I have yet to eat any. (Do to the fact that I can never get enough of them when I find them, and also my parents always through them away. =/) But I would keep the tannin water because the tannins can be used to tan hides.

----------


## Enigma

> So basically to make acorn coffee you take two handfuls for several servings and boil them she'll included. After boiling, peel them from the shell. The boiling reduces bitterness and difficulty peeling. Then, peel the outer skin and split. Let them dry for 2 days then grind them up. After that you roast in oven for 30 minutes on 350. They are ready now! (Place 3 tbsp Ina cup of boiling water like you would with instant coffee.)


Thank-you for that recipe.

----------


## Enigma

> Let the squirrels eat the nuts, shoot the and eat the squirrels.
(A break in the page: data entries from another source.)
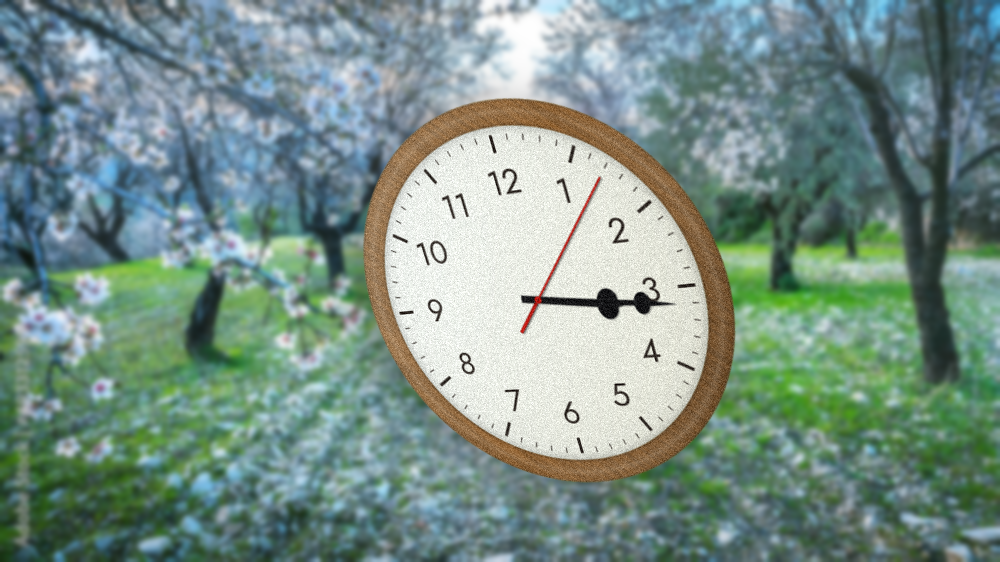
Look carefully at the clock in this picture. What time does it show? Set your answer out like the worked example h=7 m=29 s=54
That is h=3 m=16 s=7
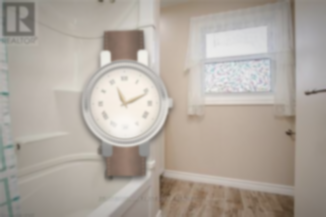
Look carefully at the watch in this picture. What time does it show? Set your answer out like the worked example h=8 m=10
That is h=11 m=11
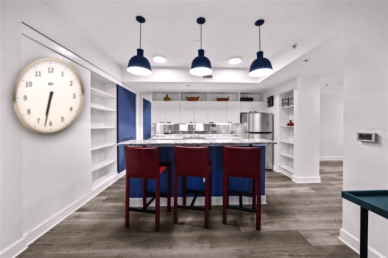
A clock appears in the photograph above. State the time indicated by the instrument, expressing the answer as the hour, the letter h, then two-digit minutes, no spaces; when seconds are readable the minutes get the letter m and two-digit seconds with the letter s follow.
6h32
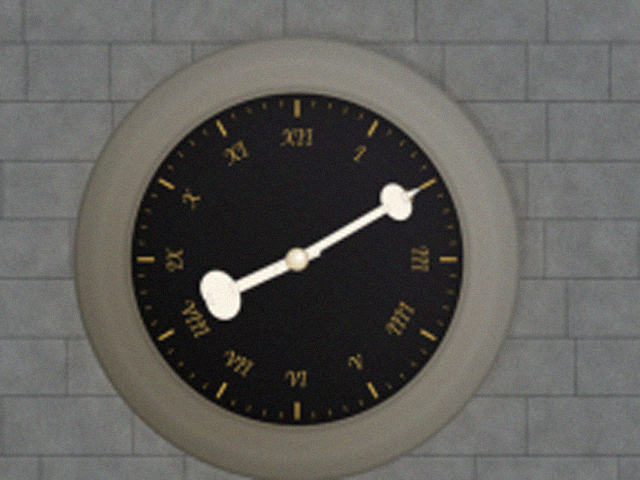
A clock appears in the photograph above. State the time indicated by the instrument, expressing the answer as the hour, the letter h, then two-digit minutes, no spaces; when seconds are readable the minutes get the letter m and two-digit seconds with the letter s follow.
8h10
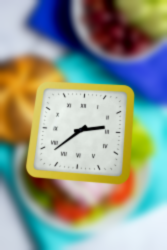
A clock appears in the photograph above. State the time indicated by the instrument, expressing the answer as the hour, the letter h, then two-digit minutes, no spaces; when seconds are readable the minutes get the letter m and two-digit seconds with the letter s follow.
2h38
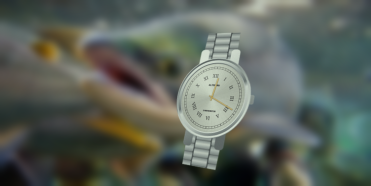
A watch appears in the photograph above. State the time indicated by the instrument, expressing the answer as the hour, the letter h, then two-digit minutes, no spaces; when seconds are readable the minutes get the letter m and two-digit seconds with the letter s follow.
12h19
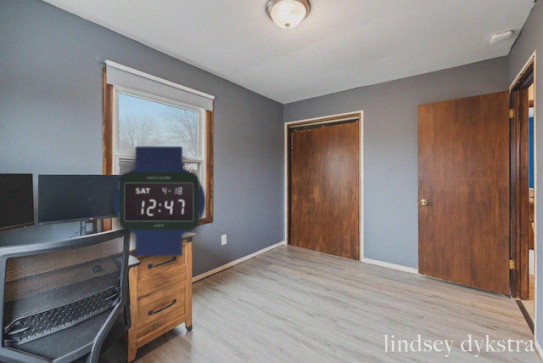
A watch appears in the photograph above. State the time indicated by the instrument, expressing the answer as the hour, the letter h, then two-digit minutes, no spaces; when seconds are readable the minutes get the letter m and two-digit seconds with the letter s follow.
12h47
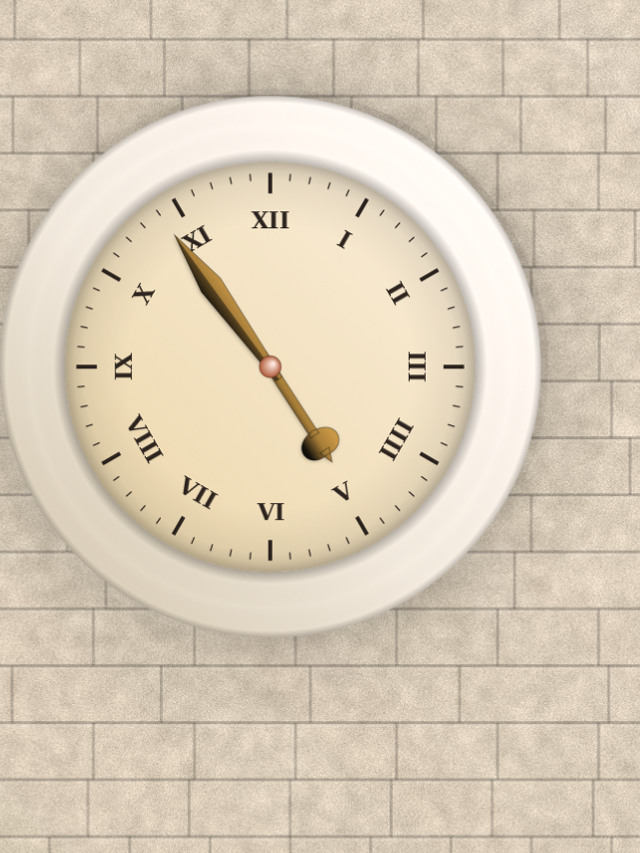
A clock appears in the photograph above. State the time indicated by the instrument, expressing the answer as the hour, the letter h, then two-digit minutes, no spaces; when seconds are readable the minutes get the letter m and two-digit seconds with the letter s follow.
4h54
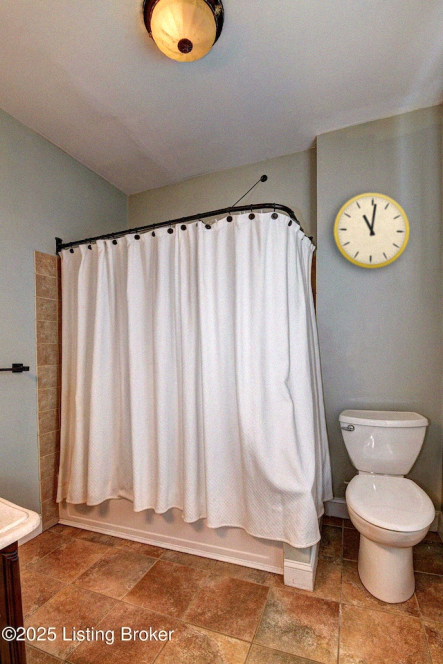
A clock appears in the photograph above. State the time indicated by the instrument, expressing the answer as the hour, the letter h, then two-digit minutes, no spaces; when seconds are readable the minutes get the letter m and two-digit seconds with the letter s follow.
11h01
What does squirrel taste similar to?

----------


## DSJohnson

Squirrel meat is a dark red, very lean meat.  The older the squirrel the more likely it is to be very chewy IE: tough!  Great flavor though.  Not really any "game/wild" taste to it in my opinion.  We fry it or boil it to add to a pot of dumplings.  One squirrel is a pretty small meal for one person.  I have also broiled them over a fire.

----------


## hunter63

> What does squirrel taste similar to?


Chicken........

----------


## crashdive123

> What does squirrel taste similar to?


Rats..............

----------


## hunter63

> Rats..............


Ya, well didn't want to say that....Look like them till you cut off the tail.
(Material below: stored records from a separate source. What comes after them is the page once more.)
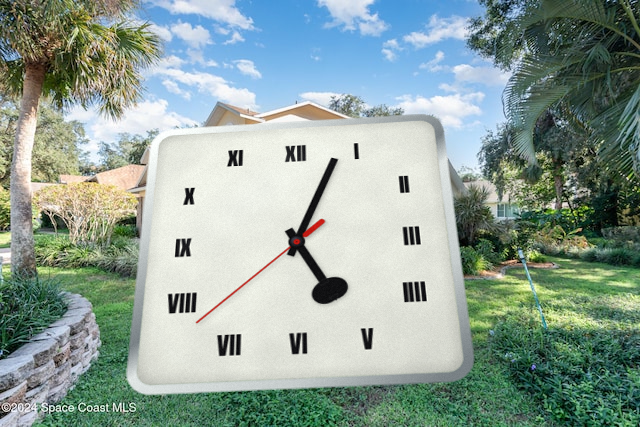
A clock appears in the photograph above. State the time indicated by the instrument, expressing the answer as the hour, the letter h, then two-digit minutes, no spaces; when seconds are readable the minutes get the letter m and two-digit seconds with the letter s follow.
5h03m38s
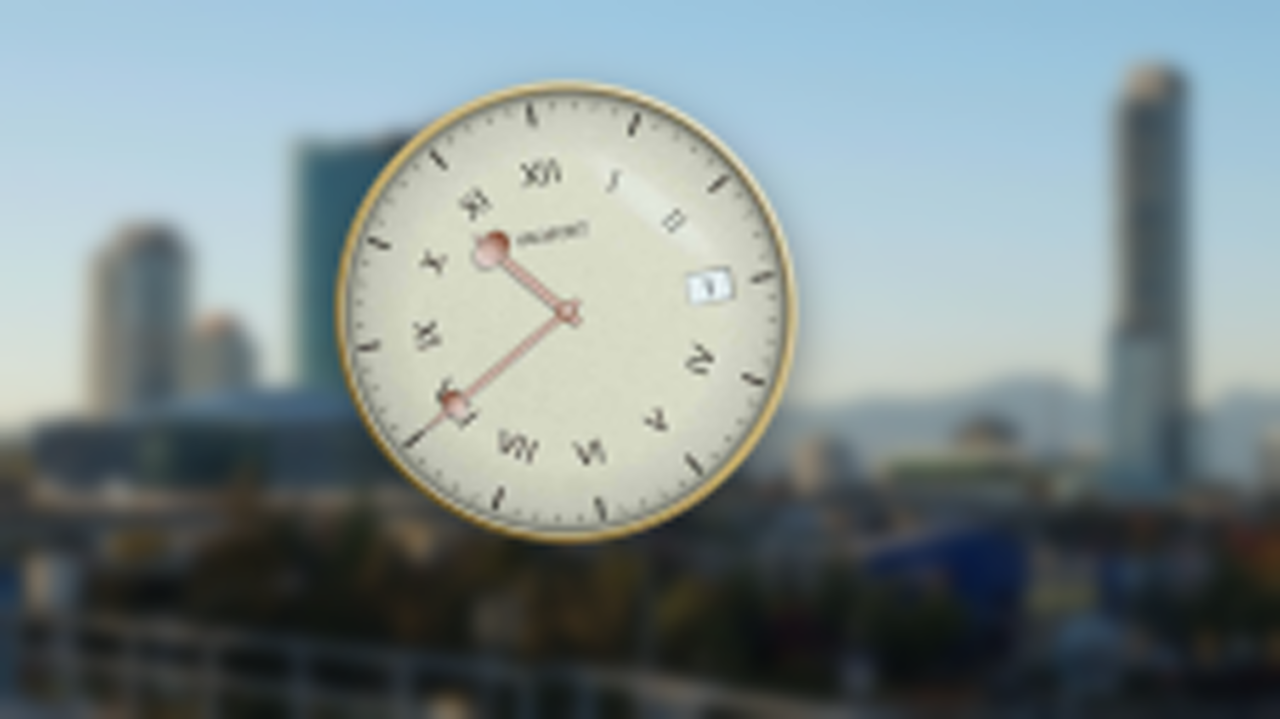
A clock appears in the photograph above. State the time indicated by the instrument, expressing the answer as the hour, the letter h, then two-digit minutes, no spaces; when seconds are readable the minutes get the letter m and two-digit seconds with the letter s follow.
10h40
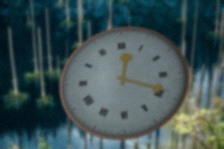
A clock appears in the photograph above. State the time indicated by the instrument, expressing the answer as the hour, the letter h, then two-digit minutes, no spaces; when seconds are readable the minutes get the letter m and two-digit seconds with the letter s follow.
12h19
Best take the meat off the bone and make a stew with it....or bake it with onion soup mix and onion straws and or tater tots.......and rice.

----------


## randyt

You can speed your prep time by examining the acorn for worms, no sense spending time on a wormy nut. A little black spot on the shell indicate a wormy nut, usually it's where the cap connects to the nut. A unblemished shell indicates a healthy nut with good nutmeat.

----------


## Enigma

> Squirrel meat is a dark red, very lean meat. The older the squirrel the more likely it is to be very chewy IE: tough! Great flavor though. Not really any "game/wild" taste to it in my opinion. We fry it or boil it to add to a pot of dumplings. One squirrel is a pretty small meal for one person. I have also broiled them over a fire.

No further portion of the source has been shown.